## Text extract
For almost a week now I’ve been reading that Lafayette release that is entitled “Blueprint for Greater Success in Patriot League.”
The document has caused me to think about some past memories that have not been very positive – the late-1990s disaster that spawned threats like eliminating football and dropping to Division III. Or that 2007 strategic plan study that also was supposed to enhance the athletic programs at the college but came up pretty much empty.
I also witnessed as the college came almost kicking and screaming into the world of merit scholarships, particularly for first basketball, and more recently for football. Lafayette finally did get with the program, but its unwillingness to commit to do it 100 percent in the two major sports is still a disappointment to me and to the alumni and fans who bleed maroon. It’s also a stumbling block to success.
Now, here we are again, broaching the subject of “improving the college’s competitiveness in the Patriot League.” Those are not my words but the words in the opening sentence of last week’s release.
The premise has an interesting and potentially positive sound to it. Especially in the sport with which I am most familiar, football, which has been a major part of my freelance writing career for nine years now. And it comes at a time when the Leopards have won only three of their last 20 games overall and just one of their last 10 in the league. If the college is truly interested in bettering itself among its peers, this may be a good start.
But do you need an outside consulting firm? And, does “a committee made up of staff, faculty and trustees” go far enough in the way of representation? And what is the college’s definition of the word “competitive” or the phrase “shared strategic direction”? And who are these “other internal and external constituents”? And what are “successful competitors”? These are some of my concerns.
Now, I have no skin in this game. I am not a Lafayette alumnus and I have never contributed a cent to the Maroon Club, the Friends of Lafayette Football or to the $400 million capital campaign that was launched in conjunction with that huge 150th Lafayette-Lehigh football game in Yankee Stadium.
But words have been an important part of my life since that day in June of 1960 when I was promoted from copy boy to a member of the sports staff at The Morning Call. And because of a long-time involvement with Lafayette sports from a trip to Florida with the golf team in the mid-60s to one to New Hampshire with the football team three years ago. So, here, for whatever it’s worth, is my two cents’ worth on this latest development on College Hill.

## Extracted entries
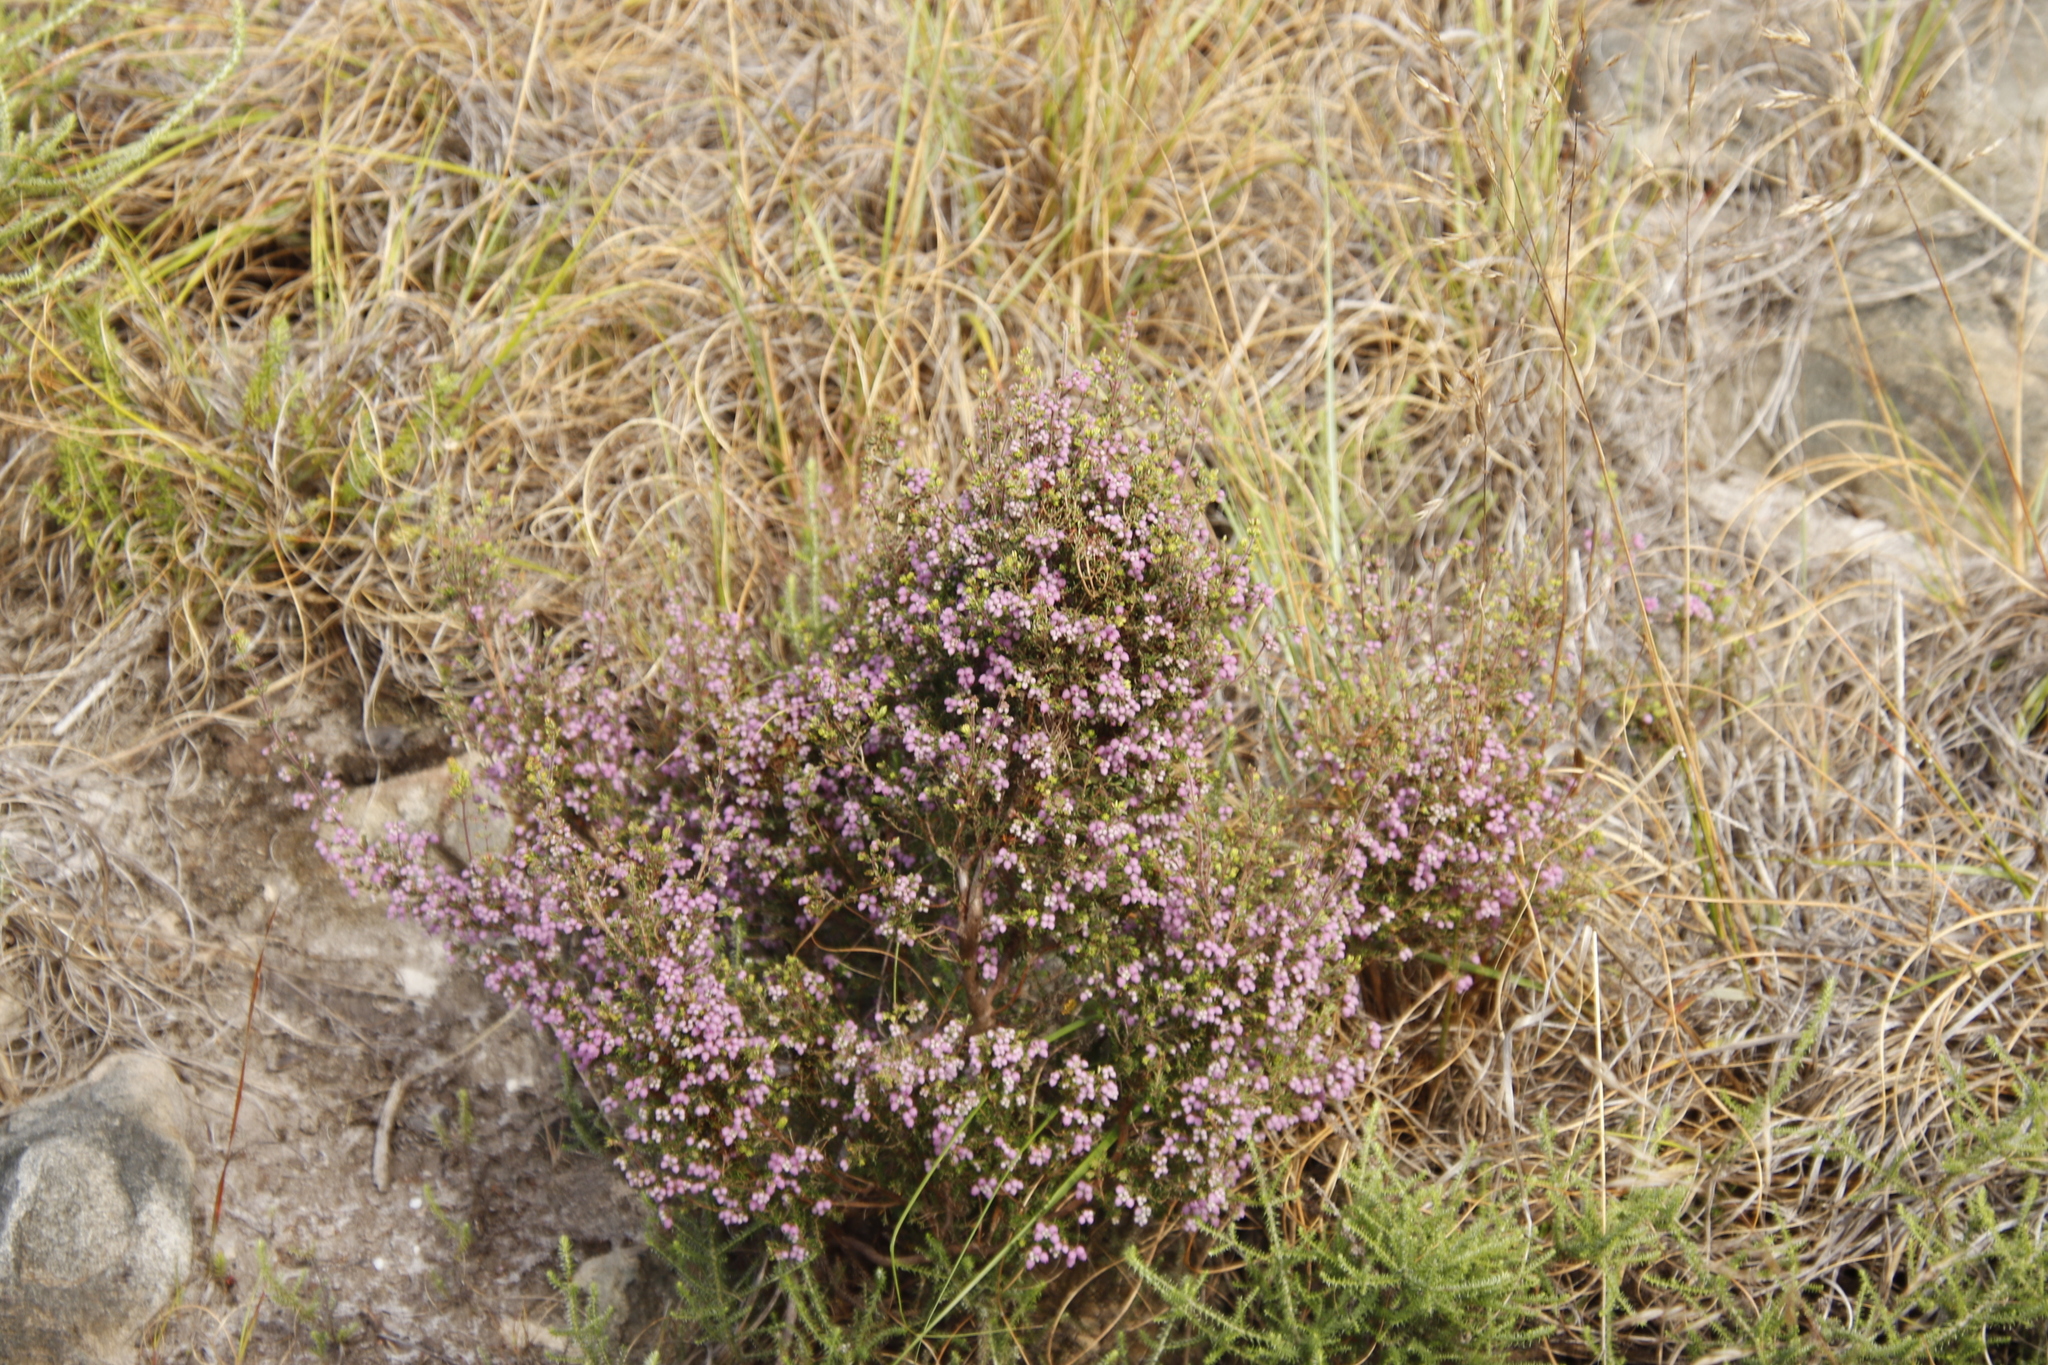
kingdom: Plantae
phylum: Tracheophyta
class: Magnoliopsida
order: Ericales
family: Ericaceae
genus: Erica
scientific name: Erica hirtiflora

* * *

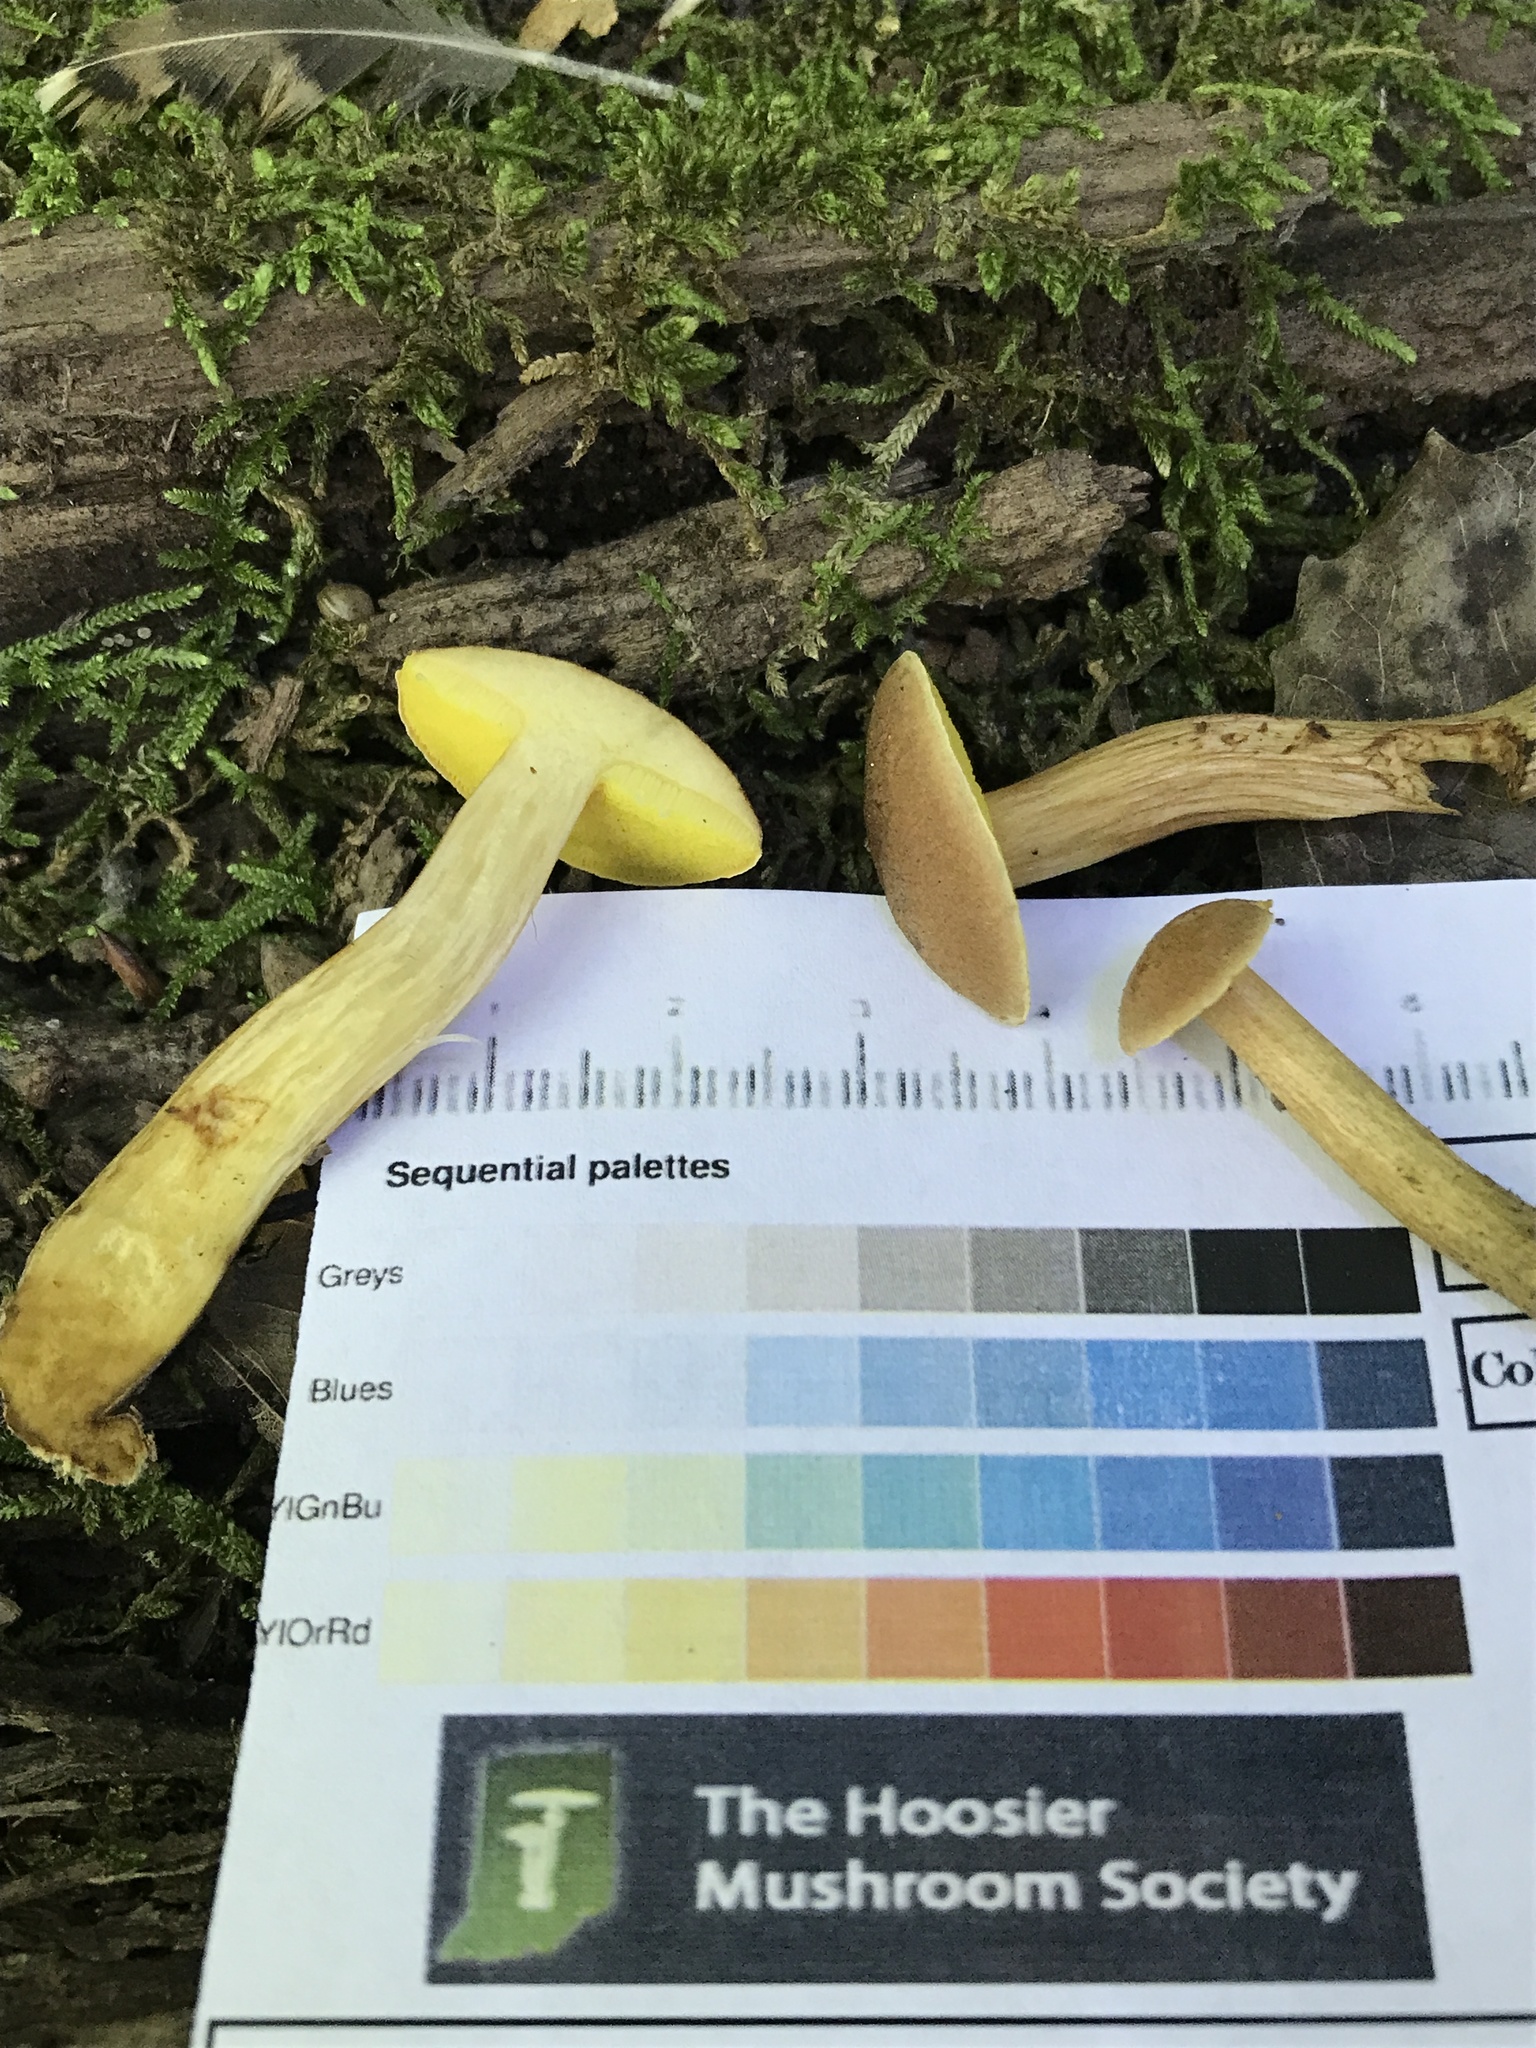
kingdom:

## Required task
According to the column, in what month and year was the writer promoted from copy boy to the sports staff at The Morning Call? Please answer briefly.

## Final answer
June 1960